About this exercise >>
From the data below, give the number of lines holding the word "Nevada", with nothing else added.

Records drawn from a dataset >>
·····

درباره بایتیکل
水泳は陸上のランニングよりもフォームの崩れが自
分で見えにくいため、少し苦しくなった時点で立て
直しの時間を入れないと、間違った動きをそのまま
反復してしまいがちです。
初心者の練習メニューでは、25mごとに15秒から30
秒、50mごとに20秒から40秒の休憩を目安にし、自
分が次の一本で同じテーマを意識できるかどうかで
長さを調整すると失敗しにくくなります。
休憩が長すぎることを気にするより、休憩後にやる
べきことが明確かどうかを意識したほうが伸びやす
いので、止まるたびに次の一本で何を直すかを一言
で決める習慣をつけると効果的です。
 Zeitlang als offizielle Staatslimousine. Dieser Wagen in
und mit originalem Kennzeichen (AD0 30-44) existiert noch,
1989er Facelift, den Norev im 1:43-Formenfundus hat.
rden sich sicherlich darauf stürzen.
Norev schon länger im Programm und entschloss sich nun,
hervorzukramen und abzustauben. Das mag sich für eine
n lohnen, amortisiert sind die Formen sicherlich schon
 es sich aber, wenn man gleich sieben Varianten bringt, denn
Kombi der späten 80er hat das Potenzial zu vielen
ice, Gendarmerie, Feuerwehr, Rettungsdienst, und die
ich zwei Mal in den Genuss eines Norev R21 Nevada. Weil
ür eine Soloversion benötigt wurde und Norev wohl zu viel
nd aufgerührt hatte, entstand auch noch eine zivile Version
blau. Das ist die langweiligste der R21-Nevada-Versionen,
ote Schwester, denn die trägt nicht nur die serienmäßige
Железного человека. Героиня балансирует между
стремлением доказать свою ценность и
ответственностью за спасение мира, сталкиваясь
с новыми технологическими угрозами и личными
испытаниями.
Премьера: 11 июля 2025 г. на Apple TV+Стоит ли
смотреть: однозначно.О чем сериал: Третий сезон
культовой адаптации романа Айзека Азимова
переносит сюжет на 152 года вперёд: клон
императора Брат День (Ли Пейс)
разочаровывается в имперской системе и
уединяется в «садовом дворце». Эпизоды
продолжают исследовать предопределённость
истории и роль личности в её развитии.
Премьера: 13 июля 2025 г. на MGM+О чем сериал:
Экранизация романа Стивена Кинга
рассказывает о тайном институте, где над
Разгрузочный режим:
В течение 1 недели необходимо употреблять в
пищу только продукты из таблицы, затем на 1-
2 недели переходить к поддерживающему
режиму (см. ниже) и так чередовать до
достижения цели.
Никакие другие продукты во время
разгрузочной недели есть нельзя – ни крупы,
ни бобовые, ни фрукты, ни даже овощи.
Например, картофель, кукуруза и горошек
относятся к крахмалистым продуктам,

·····

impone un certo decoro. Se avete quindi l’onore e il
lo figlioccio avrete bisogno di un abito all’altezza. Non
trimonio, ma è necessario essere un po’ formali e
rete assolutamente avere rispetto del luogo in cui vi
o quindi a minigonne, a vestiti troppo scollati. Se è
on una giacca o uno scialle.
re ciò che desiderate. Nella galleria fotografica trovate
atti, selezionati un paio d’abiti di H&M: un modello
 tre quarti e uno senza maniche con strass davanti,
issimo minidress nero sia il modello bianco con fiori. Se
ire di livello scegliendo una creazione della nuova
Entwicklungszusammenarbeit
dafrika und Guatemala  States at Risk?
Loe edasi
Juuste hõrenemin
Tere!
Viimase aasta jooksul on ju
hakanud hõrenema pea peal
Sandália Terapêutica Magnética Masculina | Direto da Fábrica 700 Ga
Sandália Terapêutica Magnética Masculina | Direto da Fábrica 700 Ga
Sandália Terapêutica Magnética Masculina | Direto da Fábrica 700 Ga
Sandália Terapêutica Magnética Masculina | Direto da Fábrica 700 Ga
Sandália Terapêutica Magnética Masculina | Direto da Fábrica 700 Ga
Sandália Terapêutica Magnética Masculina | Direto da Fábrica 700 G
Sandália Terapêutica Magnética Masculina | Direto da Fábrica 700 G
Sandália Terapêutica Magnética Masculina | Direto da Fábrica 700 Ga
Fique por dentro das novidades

·····

Exercise solution >>
2